Foucauld - Une tentation dans le désert
Le deuxième tome de la trilogie sur les saints, écrit par Dufaux et illustré par Jamar. La qualité baisse un peu, le récit est assez linéaire. Le dossier de fin d'album a disparu. On nous avait déjà fait le coup quand Dufaux avait écrit une série sur des personnages célèbres dans les années 90, avec un premier tome (Sade) assez génial et le reste dispensable.
Exterminateur 17
C'est marrant de voir que tous les grands de la bd se sont copiés entre eux. Adamov a copié Bilal à ses débuts et ici on constate que Bilal a copié Moebius. Il y a une vraie ambiance qui se dégage des pages mais aussi des soucis au niveau du récit malgré un bon départ. C'est simple, on dirait que le storyboard a été bâclé et qu'il manque des cases pour faire la transition entre certaines séquences. Au moment de refermer cette bande, on regrette la dispersion des enjeux et le manque de clarté global. Très beaux dessins néanmoins.
Titania
Deux ans après le premier recueil d'histoires courtes, Albin Michel publie un second recueil de Gimenez en 1987. Celui-ci est toujours au four et au moulin, c'est à dire qu'il assure aussi la partie scénario. Le dessin reste sublime mais malheureusement les histoires ne sont pas au niveau des précédentes publications et sont même un peu difficile à suivre pour certaines. Ca reste très recommandable quand on aime Gimenez !
Serge Morand
Serge Morand est un détective créé par Duchateau qui va aider la veuve et l'orphelin (surtout la veuve) durant quatre tomes. Avec son blaze des années 80, Serge Morand peut se ranger à côté de l'affiche du film Le Solitaire avec Jean Paul Belmondo. Mais Serge Morand peut aussi se ranger à côté de la bd Le Solitaire de Brunel et Mounier, parce qu'elle partage une charte graphique similaire. Les couvertures de Serge Morand ont des lettrages iconiques, avant les drames du 4eme tome et la réédition du tome 2. Les sujets des intrigues de Serge Morand ont étonnamment bien vieilli. Le récit est sans envergure malheureusement.

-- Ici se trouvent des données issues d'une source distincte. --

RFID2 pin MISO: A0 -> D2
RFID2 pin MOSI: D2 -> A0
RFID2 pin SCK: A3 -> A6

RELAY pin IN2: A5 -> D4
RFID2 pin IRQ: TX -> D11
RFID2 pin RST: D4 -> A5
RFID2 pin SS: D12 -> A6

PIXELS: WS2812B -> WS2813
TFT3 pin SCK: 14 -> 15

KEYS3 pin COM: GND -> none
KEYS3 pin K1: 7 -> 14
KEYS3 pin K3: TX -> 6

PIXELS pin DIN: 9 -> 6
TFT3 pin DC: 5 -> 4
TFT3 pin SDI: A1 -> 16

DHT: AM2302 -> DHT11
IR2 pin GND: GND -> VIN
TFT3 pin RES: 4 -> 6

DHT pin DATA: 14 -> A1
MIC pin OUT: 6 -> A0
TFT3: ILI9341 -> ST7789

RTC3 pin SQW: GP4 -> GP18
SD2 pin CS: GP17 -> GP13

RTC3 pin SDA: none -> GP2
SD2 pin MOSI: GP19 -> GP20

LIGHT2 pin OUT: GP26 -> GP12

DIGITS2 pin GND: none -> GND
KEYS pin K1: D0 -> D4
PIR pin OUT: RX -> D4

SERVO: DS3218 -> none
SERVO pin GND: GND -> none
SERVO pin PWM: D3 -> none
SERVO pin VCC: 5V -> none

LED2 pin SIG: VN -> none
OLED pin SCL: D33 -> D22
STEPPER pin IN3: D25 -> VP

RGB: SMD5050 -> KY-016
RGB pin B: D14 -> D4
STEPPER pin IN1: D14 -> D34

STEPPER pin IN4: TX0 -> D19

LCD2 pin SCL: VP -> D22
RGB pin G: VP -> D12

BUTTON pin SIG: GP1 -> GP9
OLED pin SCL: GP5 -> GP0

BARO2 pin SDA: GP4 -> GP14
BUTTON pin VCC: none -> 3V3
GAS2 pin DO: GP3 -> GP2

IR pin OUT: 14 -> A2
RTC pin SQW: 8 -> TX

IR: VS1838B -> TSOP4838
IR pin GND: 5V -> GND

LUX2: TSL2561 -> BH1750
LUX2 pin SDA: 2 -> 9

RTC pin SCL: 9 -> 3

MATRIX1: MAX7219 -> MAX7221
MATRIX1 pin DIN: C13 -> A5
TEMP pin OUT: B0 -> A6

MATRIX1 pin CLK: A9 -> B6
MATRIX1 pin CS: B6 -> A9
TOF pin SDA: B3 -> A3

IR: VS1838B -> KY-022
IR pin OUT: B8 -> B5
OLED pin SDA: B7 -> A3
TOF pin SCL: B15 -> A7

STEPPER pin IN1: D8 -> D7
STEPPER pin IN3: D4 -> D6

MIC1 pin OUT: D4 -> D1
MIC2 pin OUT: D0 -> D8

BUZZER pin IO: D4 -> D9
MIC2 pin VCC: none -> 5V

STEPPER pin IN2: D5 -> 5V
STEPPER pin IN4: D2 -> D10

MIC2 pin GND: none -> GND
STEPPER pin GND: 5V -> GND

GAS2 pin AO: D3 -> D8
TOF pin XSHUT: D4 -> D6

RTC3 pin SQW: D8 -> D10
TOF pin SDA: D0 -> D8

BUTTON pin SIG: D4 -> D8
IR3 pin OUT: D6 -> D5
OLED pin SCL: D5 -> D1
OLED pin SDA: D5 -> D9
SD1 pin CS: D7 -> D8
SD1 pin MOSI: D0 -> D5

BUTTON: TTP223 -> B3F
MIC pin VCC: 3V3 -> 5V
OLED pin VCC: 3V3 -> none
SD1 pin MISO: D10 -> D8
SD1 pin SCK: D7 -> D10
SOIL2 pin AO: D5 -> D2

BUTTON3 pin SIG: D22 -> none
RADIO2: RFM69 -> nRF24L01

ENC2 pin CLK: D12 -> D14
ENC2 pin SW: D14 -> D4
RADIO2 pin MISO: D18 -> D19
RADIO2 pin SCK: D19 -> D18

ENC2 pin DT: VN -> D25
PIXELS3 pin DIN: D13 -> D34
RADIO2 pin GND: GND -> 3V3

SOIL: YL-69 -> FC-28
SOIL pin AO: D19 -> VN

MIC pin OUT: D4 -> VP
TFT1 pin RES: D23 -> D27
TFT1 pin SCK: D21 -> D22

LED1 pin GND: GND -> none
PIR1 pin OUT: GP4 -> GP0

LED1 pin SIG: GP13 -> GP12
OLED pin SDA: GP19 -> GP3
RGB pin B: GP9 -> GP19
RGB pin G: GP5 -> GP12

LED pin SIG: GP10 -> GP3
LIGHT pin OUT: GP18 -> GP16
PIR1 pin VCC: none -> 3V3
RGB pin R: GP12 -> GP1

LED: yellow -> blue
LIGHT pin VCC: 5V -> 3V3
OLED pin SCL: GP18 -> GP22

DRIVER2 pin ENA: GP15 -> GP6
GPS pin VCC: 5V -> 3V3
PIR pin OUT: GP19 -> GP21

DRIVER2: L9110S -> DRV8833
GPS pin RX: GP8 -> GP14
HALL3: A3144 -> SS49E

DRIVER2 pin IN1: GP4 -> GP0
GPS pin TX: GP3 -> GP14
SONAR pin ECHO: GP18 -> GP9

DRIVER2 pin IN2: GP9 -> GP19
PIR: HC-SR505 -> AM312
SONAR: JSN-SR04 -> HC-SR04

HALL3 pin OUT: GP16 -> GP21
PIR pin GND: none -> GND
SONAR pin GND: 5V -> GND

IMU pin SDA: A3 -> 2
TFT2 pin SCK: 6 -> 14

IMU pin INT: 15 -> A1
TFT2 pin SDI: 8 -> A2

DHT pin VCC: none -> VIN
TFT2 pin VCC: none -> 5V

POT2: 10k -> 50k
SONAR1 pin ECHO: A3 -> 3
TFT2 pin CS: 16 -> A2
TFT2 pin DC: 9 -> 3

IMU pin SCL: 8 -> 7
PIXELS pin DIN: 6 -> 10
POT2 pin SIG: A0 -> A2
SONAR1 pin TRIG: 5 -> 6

Le beau Serge n'est pas très compatible avec l'époque Me Too : quand sa copine lui avoue qu'elle vient de se faire violer par les hommes qui le recherchent, il lui répond deux cases plus loin "Tu vas rester chez des amis [...] Ta présence est un handicap". On a connu plus galant ! Serge Morand rend un peu nostalgique mais pas trop quand même.